TASK OBJECTIVE: From the passage on depositing transparent layers, output verbatim the section that begins with the words containing "With reference to FIG." and ends with "atmospheric silent-discharge plasma.".

PROVIDED PASSAGE:
··········

The invention also offers a process for depositing at least a second transparent layer on a first transparent layer, the process comprising a step of creating a volume dielectric barrier atmospheric discharge plasma, a step of injecting at least one precursor compound into the atmospheric plasma created so as to polymerize the precursor compound, and a step of depositing the product of polymerization of the precursor compound on the first layer, the deposit forming a second layer on the first layer.
According to one embodiment, the process comprises a step of activating the first layer prior to the injection step.

Other features and advantages of the invention will also emerge firstly from the following description, and secondly from several illustrative and nonlimiting examples given as a guide with reference to the appended schematic drawings, in which:

FIG. 1 schematically represents a first configuration of a device for depositing a second transparent layer of a transparent optical element according to the invention;

FIG. 2 is a table collating the results obtained by samples prepared according to a first embodiment using the first configuration of the deposition device shown in FIG. 2 ;

FIG. 3 schematically represents a second configuration of a device for depositing a second transparent layer of a transparent optical element according to the invention;

FIG. 4 is a table collating the results obtained by samples prepared according to a second embodiment using the second configuration of the deposition device shown in FIG. 3 ;

FIG. 5 is a table collating the results obtained by samples prepared according to a third embodiment;

FIG. 6 is a schematic representation of the structure of a transparent optical element obtained according to the third embodiment.

The present invention relates to a transparent optical element which is noteworthy in that it comprises a second transparent layer deposited on a first transparent layer made of a polymer material, the second layer being obtained by polymerization of at least one precursor compound, the polymerization being assisted by means of a volume dielectric barrier atmospheric discharge plasma. The volume dielectric barrier discharge may be a silent discharge or a homogeneous glow discharge.
With reference to FIG. 1 , a deposition device 1, for manufacturing and depositing at least one second transparent layer on at least one first transparent layer, comprises a plasma device 3 configured to generate a volume dielectric barrier atmospheric discharge plasma, more particularly an atmospheric silent-discharge plasma.
The plasma device 3 comprises an outer electrode 5 and an inner electrode 7 separated by means of at least one dielectric 6. The dielectric 6 is an electrically insulating element. The dielectric 6 is a ceramic, preferentially chosen from alumina (Al₂O₃), zirconium dioxide (ZrO₂) and a composite thereof.

··········

DATA SEGMENT:
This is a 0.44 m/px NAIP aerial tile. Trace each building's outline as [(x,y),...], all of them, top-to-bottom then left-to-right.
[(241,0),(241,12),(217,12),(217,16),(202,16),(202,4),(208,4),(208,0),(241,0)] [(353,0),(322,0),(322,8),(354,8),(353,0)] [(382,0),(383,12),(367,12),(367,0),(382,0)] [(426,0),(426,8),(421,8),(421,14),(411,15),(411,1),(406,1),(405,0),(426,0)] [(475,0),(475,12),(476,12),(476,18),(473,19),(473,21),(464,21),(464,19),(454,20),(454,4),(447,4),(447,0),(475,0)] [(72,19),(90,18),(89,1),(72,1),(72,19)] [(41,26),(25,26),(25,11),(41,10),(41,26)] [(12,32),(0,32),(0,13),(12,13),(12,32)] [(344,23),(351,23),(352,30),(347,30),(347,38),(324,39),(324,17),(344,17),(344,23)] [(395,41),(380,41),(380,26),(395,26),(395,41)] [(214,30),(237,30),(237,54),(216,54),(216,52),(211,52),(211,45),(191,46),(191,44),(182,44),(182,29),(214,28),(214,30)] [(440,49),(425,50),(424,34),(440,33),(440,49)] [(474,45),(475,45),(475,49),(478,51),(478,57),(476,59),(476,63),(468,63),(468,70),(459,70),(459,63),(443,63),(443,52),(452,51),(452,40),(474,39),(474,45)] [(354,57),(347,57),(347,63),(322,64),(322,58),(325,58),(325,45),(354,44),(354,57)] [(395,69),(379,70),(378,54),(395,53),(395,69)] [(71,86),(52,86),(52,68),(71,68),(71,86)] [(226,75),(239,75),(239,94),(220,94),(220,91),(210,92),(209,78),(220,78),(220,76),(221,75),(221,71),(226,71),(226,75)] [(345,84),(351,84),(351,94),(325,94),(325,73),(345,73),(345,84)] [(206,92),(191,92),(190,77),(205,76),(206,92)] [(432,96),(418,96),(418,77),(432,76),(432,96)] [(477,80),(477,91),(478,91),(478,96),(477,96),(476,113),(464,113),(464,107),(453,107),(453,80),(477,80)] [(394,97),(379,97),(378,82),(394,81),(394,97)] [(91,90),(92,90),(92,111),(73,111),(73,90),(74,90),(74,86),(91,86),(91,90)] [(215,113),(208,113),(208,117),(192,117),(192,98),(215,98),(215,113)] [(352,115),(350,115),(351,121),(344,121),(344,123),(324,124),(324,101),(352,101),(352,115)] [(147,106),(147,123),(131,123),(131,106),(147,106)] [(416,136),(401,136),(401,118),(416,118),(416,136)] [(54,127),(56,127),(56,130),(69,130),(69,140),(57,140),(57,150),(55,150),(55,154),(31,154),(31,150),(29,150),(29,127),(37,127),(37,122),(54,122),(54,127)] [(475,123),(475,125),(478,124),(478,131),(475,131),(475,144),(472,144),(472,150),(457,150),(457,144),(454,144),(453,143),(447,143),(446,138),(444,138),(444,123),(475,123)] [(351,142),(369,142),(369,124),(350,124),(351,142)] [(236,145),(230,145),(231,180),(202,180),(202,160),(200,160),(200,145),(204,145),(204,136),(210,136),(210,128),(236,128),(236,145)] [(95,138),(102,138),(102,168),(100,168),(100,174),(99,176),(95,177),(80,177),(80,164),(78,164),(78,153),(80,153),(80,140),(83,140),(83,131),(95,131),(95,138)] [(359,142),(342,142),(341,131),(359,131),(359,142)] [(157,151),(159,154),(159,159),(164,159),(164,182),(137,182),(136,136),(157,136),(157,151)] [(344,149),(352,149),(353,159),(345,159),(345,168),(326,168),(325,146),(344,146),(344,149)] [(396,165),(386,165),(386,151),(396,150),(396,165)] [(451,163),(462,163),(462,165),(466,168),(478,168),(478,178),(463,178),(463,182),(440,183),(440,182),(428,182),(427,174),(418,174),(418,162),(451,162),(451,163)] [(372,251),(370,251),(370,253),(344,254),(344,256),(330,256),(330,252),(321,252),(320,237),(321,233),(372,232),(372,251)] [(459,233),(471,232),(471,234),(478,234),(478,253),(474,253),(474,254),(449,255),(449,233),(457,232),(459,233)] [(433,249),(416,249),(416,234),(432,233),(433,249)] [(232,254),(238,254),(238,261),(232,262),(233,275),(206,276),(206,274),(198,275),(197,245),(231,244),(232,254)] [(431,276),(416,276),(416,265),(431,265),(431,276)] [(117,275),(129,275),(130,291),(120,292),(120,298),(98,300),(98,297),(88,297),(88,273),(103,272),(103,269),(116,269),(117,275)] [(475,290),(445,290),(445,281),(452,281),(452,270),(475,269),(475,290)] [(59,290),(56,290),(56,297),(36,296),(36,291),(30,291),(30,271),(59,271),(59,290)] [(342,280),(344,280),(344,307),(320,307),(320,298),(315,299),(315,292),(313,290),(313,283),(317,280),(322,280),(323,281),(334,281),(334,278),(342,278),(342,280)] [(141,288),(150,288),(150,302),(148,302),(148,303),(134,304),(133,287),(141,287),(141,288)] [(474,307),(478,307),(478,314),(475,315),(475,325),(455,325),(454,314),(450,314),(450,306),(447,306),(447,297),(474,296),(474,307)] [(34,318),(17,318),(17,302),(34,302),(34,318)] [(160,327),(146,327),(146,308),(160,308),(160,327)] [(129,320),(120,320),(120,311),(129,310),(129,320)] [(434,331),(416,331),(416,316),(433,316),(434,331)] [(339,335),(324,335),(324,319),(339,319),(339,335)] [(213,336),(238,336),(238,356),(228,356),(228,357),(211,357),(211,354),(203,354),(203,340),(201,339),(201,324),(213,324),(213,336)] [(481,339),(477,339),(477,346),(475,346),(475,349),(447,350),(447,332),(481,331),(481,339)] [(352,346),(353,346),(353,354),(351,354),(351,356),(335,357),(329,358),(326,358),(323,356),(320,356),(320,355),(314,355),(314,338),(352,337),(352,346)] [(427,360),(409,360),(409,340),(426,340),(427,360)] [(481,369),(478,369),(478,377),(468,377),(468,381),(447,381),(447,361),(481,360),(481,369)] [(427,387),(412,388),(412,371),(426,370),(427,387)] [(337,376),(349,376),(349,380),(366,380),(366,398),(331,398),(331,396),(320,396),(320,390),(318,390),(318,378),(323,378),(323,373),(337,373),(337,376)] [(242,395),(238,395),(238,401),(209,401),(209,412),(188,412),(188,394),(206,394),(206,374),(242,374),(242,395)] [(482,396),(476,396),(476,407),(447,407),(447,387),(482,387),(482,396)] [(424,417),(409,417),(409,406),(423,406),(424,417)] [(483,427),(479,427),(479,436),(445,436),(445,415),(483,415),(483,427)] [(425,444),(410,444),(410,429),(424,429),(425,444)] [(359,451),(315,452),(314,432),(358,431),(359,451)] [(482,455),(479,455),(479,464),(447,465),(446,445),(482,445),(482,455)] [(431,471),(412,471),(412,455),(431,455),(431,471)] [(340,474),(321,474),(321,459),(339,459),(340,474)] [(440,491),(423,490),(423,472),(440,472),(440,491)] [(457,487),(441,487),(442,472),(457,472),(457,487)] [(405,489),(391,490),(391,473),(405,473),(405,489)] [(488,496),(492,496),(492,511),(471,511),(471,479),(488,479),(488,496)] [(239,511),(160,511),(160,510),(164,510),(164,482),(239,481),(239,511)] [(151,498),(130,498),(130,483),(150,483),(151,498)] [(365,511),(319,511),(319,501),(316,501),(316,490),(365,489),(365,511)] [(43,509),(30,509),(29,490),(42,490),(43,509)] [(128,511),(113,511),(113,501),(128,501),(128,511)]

··········

RESULT OF THE EXERCISE:
With reference to FIG. 1 , a deposition device 1, for manufacturing and depositing at least one second transparent layer on at least one first transparent layer, comprises a plasma device 3 configured to generate a volume dielectric barrier atmospheric discharge plasma, more particularly an atmospheric silent-discharge plasma.